Monday, October 26, 2015

"The Lord Will Have a Humble People"

Recently, I have had some pretty rough days, but by P-Day I'm always just so pumped to email you and the family that I get too excited to tell you that I've had a bad day.  Honestly, I think it’s secretly been a blessing.  I've struggled in the past with really relying on The Lord, because, while I've always been a pretty lazy person, recently I've realized that my personality is a lot more diligent than I ever thought it was.  When I really need to get something done, I get it done.  And that's kind of been a roadblock in my personal growth, where instead of relying on The Lord I just beat myself against the wall of trials.  But, like that quote you sent me a while ago that I loved, "The Lord will have a humble people." I've learned to rely on The Lord.  My personal prayers, my appreciation and sensitivity to the spirit, my love for the scriptures and words of the prophets, my language, my ability to speak to others (those two are different ;) and just everything is getting better.  But I have had really hard days.  I can honestly say I've loved every day of my mission--I want to end it being able to say that-- but some days have been a lot more fun than others.

In the last few days I'm really learning how much I love to meet people and talk to them and try to affect their lives for the better through little conversations even if we can hardly communicate or even if they don't want to talk about religion.  I hope I'm making a difference.  I love those times, and I LOVE Eikaiwa (English class), and I LOVE LOVE LOVE the ward members and church and baptisms!! (Which Narita sees tons of :D We had another one this week which was amazing!)  But then sometimes, even though I'm getting a lot better, the language barrier is infuriating.  I want to be like Carson when I get back: when I can think in Japanese, it's going to be Nihongo Dake (only Japanese).  Anyway, sometimes I just think about how you said that my last year will be the most amazing time of my life so far, because sometimes it’s not the most amazing time of my life so far ;)

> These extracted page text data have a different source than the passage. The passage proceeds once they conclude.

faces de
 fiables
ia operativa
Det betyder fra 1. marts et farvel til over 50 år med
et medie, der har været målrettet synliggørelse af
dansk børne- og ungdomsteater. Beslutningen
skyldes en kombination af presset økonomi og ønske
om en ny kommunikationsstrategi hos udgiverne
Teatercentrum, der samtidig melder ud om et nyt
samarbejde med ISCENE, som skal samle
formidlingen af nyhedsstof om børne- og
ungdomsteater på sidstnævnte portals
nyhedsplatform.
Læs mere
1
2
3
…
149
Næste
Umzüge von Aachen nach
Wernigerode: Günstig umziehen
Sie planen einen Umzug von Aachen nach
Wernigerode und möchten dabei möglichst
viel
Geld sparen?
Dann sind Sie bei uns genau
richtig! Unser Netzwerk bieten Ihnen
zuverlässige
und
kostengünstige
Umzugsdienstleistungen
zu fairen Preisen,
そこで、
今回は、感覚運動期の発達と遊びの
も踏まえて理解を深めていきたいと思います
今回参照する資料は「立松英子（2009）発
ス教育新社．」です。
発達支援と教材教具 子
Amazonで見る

AH!  I love Carson!!  Tell him he's seriously my hero.  It sounds like he was just an amazing missionary.  I hope that I can be half of who I believe he was.    

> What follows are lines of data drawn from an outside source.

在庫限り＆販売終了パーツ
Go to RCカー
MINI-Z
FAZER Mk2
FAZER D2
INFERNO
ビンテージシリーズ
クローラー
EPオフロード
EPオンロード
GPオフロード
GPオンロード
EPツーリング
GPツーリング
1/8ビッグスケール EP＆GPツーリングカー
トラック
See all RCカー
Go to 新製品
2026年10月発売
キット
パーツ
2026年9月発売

I love Japan.  It really feels like home in a funny way.  It’s so different though.  But these people, for the most part, are so sweet and kind.  I don't like the businessmen who are mean though... |: But everyone else is the best ;) Just kiddin, I love everyone.  But some people make it hard to talk to them!  Anyway, I've decided after all of the hundreds and hundreds of people I've seen on trains just staring at their phones for hours, that after my mission I'm just going to talk to people on public transportation unless I'm doing work on a lap top.  There's no point to reading endless facts on the Internet that you'll forget tomorrow if you have so many people around you to talk to!  Anyway, I love phones, but I'm starting to hate the overuse of technology more and more every day.  I wish people would just put their phones away.

Anyway, I love you so much!!  To quote Lylah, "I love you, but when I get home, I'll still love you..." ;)  Talk to you again soon!